Moreover, they should be monitored closely since serious complications have been described in isolated cases. For instance, they might become infected and infection could spread to the underlying osseous structures and meninges  . Such an infection might be confirmed or ruled out by diagnostic aspiration, but this diagnostic measure also bears the risk of secondary infection . Imaging techniques will not be helpful to diagnose cephalhematoma infection until changes become visible in the underlying bone.
The cranial bones are covered by a thin tissue called periosteum. The periosteum itself consists of two layers: an inner layer full of blood vessels, nerves and cells required for bone formation; and an outer layer that contains only few cells but a lot of resistant, coarse fibers. With regards to the skull, the periosteum is covered by a tendon-like, extensive structure, an aponeurosis, and the skin.

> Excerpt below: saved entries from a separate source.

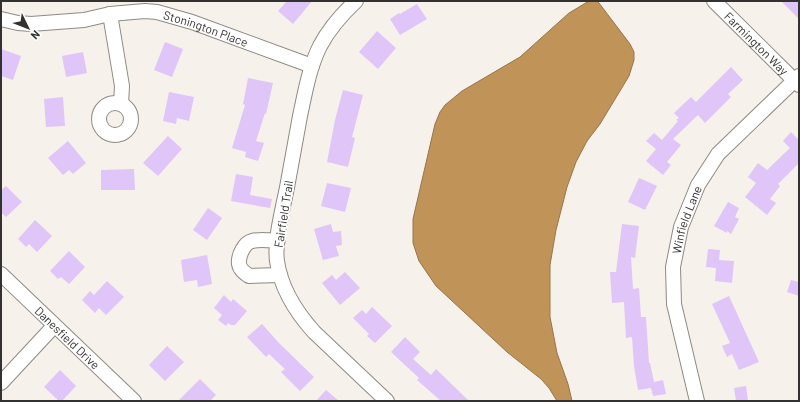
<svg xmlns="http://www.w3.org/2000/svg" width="800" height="402" font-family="Barlow,sans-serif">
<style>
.water{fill:#c09358;stroke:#96764c}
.building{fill:#e0c5f8}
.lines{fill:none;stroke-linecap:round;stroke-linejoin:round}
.minor-casing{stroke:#8e8a85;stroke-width:16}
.minor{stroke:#fff;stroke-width:14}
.labels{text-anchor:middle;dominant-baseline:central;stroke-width:3.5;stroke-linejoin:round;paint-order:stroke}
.street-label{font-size:12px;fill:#343230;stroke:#fff}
</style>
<rect width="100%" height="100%" fill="#f6f1eb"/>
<path class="water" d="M589 1H597L599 3 630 44 634 52V60L629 76 600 124 587 141 576 162 567 187 556 230 550 265V317L557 353 568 384 572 401H557L549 388 541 379 507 352 436 286 419 261 413 243V219L435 124 440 112 445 105 462 91 520 57 569 13Z"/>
<path class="building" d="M287 1H312L293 24 278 11Z
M781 1H799V19Z
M417 4 427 19 400 35 390 19 399 13 400 14Z
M377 31 396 48 378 69 359 52Z
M165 42 183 49 172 77 154 70Z
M1 49 21 56 13 80 1 76Z
M83 52 87 73 66 77 62 56Z
M731 67 743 80 728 94 731 97 705 123 698 115 673 139 681 145 667 162 671 165 663 175 646 161 656 149 646 141 654 133 662 140 678 121 676 120 679 118 674 113 691 97 696 102Z
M248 78 273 83 266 114 265 113 256 141 264 143 258 161 245 157 246 152 232 148 245 105 243 104Z
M343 90 363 95 352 137 355 138 348 167 327 162 335 120Z
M169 92 194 97 189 121 177 118 176 124 163 121Z
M63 97 65 126 46 127 44 99Z
M791 132 798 139H799V163L778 184 780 186 770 199 776 203 767 215 745 197 756 183 748 177 758 163 767 170 790 148 783 141Z
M168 136 182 149 158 176 143 163Z
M68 141 86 163 73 174 69 170 63 175 48 158Z
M134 169 135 190H101V170Z
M236 174 253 177 250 195 272 199 270 208 231 201Z
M639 178 657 186 645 210 628 202Z
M327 183 351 188 345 212 321 206Z
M6 186 22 202 6 217 1 212V190Z
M728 202 739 208 735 217 739 219 731 234 727 231V233L714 226Z
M208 208 222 218 207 240 193 230Z
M35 220 52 236 37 252 29 244 26 247 18 239Z
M331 224 333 232 341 231 342 245 336 246 339 256 323 260 314 229Z
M622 224 639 226 635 258 631 257 633 289 639 288 641 317H646L649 363H650L654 382 663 380 666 394 653 396 651 388 638 390 634 366 632 337 626 338 624 302 612 303 610 272H616Z
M708 249 720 250 719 260 734 261 732 283 715 281 716 268 706 267Z
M69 251 85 267 69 284 61 277 58 279 50 271Z
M207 255 212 284 198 287 197 280 184 282 181 260Z
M345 272 360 288 340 305 322 283 332 275 336 280Z
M791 280 799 282V296L787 292Z
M107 281 124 297 106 315 99 308 95 313 82 300 90 291 94 295Z
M224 295 231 302 233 299 247 311 235 325H231L228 323 226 326 218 320 222 315 214 308Z
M729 296 759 362 739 370 732 354 727 357 722 346 730 343 712 304Z
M372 307 392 326 375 343 367 336 369 334 353 318 362 310 366 314Z
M262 324 279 343 314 377 300 391 281 372 285 369 269 354 266 357 247 337Z
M405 337 420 352 413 359 431 375 436 369 469 401H441L417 380 419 378 391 352Z
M167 346 184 362 165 381 149 365Z
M60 370 76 386 62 401H59L44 387Z
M200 379 216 395 210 401H178Z
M746 386 748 401H736L734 388Z
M326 390 339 401H316Z"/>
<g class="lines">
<g class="minor-casing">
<g id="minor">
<path d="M356 1C342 14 329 29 320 46 309 68 305 93 300 116 296 138 292 160 288 182 284 205 274 238 277 261 281 289 296 312 314 332L387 401"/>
<path id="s1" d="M714 1 799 85"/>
<path d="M110 14 122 86 121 104"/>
<path id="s2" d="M1 19 18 23 31 24 84 20 110 14 145 11 157 12 192 22 312 66"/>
<circle cx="115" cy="119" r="16"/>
<path d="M278 240C270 241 260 239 252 241 244 243 238 256 239 264 240 270 245 273 249 276L280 275"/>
<path id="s3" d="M1 274 134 401"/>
<path d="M1 383 54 326"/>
<path id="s4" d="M697 401 674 304 673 267 681 227 698 185 718 154 799 76"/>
</g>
</g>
<use href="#minor" class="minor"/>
</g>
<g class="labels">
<g class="street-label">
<text stroke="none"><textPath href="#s2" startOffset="209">Stonington Place</textPath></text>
<text stroke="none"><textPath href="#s1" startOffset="60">Farmington Way</textPath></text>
<text transform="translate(283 214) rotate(-81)">Fairfield Trail</text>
<text stroke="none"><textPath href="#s4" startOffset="186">Winfield Lane</textPath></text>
<text stroke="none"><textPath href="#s3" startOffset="92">Danesfield Drive</textPath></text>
</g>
</g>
<rect width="800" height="402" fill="none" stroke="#343230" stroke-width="4"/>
<g transform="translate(28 28) rotate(133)" stroke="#ffffff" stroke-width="3" paint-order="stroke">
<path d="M0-3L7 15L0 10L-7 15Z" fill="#343230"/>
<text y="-6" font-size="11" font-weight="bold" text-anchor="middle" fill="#343230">N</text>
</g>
</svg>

If blood vessels of the inner periosteal layer rupture, a hemorrhage occurs and a cephalhematoma develops. However, the underlying bone and the overlying dense layer of the outer periosteum limit the space that can fill up with blood and the hemorrhage does not pose a major threat to the patient's health.
Cephalhematomas are most frequently diagnosed in newborn children. Here, periosteal blood vessels may have ruptured during birth, particularly if the child was born with excess weight, if the mother is of a rather small stature, or if the delivery took a very long time. Additional risk factors for this type of hematoma are premature birth, breech birth and the use of instruments such as forceps or vacuum extraction devices to accelerate the delivery.

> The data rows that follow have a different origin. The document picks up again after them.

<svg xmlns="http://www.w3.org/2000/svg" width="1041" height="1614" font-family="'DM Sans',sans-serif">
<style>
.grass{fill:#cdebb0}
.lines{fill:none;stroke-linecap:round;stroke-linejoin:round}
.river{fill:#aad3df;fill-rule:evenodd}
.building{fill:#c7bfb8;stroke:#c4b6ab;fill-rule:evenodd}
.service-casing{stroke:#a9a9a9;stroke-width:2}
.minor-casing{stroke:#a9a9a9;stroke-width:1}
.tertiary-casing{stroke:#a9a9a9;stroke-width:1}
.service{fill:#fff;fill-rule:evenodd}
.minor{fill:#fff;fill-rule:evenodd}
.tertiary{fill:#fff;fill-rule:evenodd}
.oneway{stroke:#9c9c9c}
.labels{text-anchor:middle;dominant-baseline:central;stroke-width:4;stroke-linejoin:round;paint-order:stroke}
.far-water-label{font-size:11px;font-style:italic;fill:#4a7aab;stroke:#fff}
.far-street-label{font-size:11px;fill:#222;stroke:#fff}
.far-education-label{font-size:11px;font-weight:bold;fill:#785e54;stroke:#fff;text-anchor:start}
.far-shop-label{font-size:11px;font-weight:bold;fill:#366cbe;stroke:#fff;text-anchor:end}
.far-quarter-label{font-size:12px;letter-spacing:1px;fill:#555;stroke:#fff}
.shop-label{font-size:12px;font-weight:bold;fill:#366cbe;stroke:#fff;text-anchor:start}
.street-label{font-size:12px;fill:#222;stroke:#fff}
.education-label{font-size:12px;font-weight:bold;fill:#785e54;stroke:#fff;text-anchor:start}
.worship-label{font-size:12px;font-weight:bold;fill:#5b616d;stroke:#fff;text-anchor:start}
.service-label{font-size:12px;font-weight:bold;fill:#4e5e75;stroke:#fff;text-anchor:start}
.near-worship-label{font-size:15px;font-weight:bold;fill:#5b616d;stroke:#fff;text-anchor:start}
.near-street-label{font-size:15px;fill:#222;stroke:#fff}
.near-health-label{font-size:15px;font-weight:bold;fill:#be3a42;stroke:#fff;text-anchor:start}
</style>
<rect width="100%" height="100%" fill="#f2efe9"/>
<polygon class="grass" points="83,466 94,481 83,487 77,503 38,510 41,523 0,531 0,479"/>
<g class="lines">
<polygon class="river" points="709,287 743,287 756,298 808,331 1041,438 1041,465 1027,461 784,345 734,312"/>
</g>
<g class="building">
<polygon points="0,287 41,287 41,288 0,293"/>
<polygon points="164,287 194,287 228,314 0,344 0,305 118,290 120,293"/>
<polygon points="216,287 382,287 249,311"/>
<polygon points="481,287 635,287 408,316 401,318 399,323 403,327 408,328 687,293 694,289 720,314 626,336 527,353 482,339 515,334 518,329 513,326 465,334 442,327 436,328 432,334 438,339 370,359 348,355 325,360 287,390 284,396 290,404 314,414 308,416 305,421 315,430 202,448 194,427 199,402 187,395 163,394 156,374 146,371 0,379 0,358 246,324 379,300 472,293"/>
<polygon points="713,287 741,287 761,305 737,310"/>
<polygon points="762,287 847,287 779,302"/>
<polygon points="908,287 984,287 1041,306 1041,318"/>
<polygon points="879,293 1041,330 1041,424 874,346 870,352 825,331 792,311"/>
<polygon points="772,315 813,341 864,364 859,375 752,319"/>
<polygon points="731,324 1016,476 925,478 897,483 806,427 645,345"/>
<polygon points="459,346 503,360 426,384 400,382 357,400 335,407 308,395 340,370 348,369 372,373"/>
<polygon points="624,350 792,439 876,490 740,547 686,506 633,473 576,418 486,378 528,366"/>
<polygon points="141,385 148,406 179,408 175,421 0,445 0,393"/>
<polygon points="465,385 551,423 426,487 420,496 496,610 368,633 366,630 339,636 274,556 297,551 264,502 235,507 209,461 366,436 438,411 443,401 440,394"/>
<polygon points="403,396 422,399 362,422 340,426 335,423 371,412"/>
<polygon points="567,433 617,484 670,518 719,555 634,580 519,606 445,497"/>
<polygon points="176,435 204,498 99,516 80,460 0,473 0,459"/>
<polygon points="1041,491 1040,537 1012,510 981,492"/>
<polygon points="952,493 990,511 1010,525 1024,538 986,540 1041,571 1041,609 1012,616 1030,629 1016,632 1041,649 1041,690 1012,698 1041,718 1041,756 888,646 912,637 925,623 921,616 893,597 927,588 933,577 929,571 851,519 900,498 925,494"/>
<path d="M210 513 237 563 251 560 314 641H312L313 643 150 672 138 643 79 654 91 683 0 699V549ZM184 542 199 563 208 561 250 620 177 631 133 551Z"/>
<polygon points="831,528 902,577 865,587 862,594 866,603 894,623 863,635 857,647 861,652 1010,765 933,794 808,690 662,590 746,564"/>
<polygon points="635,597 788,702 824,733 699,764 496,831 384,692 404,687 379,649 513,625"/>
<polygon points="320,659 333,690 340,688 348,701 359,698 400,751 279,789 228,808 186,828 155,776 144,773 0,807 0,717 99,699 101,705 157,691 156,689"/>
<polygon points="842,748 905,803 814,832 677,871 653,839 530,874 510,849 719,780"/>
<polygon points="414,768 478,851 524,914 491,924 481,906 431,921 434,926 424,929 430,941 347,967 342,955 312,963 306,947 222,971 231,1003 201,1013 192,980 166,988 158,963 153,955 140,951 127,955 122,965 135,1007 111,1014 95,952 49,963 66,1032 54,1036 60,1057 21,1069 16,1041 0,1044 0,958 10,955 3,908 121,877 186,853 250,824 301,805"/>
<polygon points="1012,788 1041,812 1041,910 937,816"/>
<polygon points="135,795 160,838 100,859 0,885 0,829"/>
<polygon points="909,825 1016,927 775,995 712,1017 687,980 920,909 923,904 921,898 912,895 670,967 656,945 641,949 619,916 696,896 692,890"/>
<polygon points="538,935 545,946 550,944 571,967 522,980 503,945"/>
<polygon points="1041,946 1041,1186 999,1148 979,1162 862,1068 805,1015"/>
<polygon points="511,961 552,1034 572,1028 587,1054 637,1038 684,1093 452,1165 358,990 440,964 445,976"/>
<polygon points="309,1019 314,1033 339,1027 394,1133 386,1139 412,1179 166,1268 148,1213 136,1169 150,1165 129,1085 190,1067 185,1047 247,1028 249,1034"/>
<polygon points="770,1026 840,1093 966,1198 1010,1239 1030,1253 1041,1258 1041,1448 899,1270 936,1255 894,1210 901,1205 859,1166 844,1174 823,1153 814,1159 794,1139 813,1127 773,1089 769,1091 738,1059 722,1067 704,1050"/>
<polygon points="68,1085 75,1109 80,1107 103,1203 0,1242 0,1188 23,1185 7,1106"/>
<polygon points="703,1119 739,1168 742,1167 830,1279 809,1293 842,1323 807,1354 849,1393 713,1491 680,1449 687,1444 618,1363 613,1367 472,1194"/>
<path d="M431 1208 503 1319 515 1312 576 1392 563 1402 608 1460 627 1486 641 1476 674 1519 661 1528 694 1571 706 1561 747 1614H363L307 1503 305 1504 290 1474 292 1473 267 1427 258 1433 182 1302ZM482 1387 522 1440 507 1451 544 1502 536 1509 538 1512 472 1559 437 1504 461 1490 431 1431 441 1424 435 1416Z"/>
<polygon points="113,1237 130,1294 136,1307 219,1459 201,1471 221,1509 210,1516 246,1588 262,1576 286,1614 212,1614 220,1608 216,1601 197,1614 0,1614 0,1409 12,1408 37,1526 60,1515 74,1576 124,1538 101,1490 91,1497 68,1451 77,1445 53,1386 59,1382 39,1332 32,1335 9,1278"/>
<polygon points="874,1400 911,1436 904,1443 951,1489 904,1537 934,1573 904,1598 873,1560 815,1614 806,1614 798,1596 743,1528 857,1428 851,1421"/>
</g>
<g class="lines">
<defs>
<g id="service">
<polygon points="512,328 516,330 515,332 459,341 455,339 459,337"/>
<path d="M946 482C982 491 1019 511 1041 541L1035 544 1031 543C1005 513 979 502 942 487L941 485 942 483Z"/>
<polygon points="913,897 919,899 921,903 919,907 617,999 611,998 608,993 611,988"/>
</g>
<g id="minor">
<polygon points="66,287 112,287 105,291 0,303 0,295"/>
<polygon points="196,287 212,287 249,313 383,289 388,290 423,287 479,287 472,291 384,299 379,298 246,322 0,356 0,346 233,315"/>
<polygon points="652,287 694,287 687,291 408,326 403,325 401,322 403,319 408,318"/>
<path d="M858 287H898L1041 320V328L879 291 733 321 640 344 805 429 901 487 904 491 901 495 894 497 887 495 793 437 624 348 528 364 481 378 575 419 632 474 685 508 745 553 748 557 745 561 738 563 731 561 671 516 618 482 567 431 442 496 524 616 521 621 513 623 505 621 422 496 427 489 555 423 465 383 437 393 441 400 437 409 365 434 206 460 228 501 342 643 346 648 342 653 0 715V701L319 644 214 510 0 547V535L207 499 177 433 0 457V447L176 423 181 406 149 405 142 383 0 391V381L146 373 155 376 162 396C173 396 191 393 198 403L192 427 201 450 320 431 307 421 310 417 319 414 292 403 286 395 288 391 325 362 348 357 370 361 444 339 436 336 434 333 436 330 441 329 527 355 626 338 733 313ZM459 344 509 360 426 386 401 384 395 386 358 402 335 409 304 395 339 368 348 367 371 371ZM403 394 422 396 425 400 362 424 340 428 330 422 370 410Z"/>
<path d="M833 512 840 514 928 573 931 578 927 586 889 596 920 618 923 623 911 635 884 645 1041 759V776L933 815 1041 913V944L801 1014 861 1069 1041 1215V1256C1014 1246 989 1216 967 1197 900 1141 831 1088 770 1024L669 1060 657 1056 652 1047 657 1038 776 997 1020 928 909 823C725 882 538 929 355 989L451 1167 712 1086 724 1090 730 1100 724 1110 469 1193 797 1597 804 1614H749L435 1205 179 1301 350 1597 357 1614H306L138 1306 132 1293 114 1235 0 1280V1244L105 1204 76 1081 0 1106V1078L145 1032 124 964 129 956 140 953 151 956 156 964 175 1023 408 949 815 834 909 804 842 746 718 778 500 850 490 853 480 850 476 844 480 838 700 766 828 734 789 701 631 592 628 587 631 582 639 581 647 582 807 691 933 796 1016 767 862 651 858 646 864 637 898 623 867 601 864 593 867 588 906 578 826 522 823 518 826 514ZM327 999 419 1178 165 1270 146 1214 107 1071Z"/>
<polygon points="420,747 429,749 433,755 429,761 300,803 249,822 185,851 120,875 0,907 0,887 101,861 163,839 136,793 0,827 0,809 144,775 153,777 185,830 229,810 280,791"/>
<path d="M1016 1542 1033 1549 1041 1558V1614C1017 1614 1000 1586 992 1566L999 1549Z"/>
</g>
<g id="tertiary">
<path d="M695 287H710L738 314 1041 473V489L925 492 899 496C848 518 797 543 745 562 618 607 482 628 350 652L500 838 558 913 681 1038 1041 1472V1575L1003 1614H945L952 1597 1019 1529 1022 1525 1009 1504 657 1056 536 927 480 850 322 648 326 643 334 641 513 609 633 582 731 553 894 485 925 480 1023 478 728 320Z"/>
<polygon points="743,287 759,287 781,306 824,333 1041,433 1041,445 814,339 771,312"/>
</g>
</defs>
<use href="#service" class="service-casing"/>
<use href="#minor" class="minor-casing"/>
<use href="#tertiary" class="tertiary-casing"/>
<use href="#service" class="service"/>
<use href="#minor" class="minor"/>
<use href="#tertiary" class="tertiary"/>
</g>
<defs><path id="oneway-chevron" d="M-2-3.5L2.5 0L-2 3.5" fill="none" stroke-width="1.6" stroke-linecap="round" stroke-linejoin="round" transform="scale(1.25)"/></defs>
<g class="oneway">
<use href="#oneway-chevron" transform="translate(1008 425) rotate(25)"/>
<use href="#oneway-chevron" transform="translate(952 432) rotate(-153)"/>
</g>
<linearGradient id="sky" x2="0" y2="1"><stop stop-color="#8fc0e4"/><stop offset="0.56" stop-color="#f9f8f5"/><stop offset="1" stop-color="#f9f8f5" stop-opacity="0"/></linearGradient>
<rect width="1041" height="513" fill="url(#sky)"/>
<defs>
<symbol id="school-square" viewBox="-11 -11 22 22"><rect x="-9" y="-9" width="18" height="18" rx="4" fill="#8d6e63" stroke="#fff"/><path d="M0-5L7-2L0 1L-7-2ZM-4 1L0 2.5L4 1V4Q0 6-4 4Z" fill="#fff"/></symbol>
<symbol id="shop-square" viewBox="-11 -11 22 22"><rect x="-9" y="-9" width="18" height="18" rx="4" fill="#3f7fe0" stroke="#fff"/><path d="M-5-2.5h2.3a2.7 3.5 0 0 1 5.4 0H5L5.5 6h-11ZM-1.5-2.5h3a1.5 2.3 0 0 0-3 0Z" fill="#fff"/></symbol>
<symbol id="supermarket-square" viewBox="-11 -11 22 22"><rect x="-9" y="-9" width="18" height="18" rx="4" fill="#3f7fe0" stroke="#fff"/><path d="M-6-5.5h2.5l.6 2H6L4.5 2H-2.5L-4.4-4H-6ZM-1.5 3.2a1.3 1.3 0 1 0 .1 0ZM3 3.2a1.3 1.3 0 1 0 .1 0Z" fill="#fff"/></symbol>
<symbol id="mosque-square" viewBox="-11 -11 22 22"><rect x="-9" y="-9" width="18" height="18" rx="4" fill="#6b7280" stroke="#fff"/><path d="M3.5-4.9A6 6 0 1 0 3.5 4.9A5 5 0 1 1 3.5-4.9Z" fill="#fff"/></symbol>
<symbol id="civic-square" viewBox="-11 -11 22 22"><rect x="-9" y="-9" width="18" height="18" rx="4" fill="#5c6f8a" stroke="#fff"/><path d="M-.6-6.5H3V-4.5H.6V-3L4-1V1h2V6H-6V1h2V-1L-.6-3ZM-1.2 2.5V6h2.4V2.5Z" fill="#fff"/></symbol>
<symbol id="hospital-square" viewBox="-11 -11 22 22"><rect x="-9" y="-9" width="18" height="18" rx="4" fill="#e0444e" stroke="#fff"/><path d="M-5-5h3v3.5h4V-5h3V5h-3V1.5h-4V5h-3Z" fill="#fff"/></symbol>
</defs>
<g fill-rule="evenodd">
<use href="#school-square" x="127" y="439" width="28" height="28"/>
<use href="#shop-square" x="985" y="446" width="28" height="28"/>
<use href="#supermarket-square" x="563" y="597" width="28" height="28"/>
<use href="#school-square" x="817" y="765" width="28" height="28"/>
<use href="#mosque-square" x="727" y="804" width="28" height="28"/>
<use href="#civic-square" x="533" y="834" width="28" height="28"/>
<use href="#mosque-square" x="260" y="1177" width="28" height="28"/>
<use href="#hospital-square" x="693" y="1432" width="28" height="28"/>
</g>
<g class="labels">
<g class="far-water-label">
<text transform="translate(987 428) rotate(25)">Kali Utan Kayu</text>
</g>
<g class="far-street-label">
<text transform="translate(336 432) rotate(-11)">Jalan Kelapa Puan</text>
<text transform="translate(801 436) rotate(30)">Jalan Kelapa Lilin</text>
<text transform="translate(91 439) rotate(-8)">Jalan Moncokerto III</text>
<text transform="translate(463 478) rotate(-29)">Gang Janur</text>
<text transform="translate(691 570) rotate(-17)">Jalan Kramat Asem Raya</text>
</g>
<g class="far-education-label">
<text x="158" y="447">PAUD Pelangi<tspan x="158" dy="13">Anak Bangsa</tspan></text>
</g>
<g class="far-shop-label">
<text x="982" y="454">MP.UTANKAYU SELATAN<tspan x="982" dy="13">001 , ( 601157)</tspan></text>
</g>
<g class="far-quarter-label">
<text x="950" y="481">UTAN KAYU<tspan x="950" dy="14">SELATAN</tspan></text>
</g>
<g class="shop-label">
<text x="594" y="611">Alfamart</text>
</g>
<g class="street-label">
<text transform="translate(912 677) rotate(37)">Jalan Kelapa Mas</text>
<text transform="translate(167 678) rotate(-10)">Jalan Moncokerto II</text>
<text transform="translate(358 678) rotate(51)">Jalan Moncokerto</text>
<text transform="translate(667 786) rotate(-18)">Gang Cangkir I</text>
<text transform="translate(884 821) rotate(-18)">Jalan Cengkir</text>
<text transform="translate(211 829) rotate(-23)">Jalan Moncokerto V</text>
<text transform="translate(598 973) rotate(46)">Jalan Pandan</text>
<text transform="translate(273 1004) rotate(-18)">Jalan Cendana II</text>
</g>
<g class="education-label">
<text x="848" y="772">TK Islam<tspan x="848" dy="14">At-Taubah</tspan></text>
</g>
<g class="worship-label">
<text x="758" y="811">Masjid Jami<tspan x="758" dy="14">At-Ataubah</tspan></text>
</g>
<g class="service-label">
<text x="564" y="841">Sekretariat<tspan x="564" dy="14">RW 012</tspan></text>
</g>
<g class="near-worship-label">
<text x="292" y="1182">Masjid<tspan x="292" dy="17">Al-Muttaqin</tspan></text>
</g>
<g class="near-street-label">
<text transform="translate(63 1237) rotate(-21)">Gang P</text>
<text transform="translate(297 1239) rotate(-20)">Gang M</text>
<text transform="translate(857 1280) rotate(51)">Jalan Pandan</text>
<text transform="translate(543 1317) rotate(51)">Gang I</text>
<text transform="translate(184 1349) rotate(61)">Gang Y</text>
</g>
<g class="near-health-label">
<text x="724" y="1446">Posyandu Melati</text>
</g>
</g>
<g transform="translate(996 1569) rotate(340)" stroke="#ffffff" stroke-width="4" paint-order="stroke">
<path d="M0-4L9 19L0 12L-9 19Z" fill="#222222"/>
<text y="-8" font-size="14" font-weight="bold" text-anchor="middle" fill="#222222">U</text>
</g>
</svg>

In some children, cephalhematoma cannot be related with birth injuries. In these cases, the cause is unknown.
In those rare cases where Cephalhematomas are detected in older patients, they are also associated with trauma or surgery.
Some hours after birth, a swollen area can be detected on the head of the child. It is immobile and firm, and the scalp can easily be moved above it.
Cephalhematoma usually undergo spontaneous remission. Over the course of recovery, children may nevertheless develop jaundice. The yellow touch of the child's skin would then stem from lysis of red blood cells sequestered within the hematoma. Jaundice most commonly disappears without any complication. Also, the hematoma may start to harden, to calcify and ossify. If this is the case, a surgical excision may be realized at later points in time to correct the unaesthetic bulge of the skull.
Diagnosis is based on clinical examination.
In rare cases, cephalhematomas may become infected and because bacteria may spread and cause osteomyelitis and meningitis, bacterial infection should be recognized as early as possible. Thus, if the child starts to present feeding difficulties, develops fever, if the skin surrounding the hematoma becomes red and warm, additional diagnostic measures will be undertaken to confirm or rule out infection. Eventually, the cephalhematoma may be drained to obtain fluid samples that can be analyzed for the presence of bacteria.
In most cases, cephalhematoma do not require any treatment. They are self-limiting and the blood is resorbed within approximately one month. Recovery may take longer in cases of calcification and ossification.
An infected hematoma is treated with antibiotics.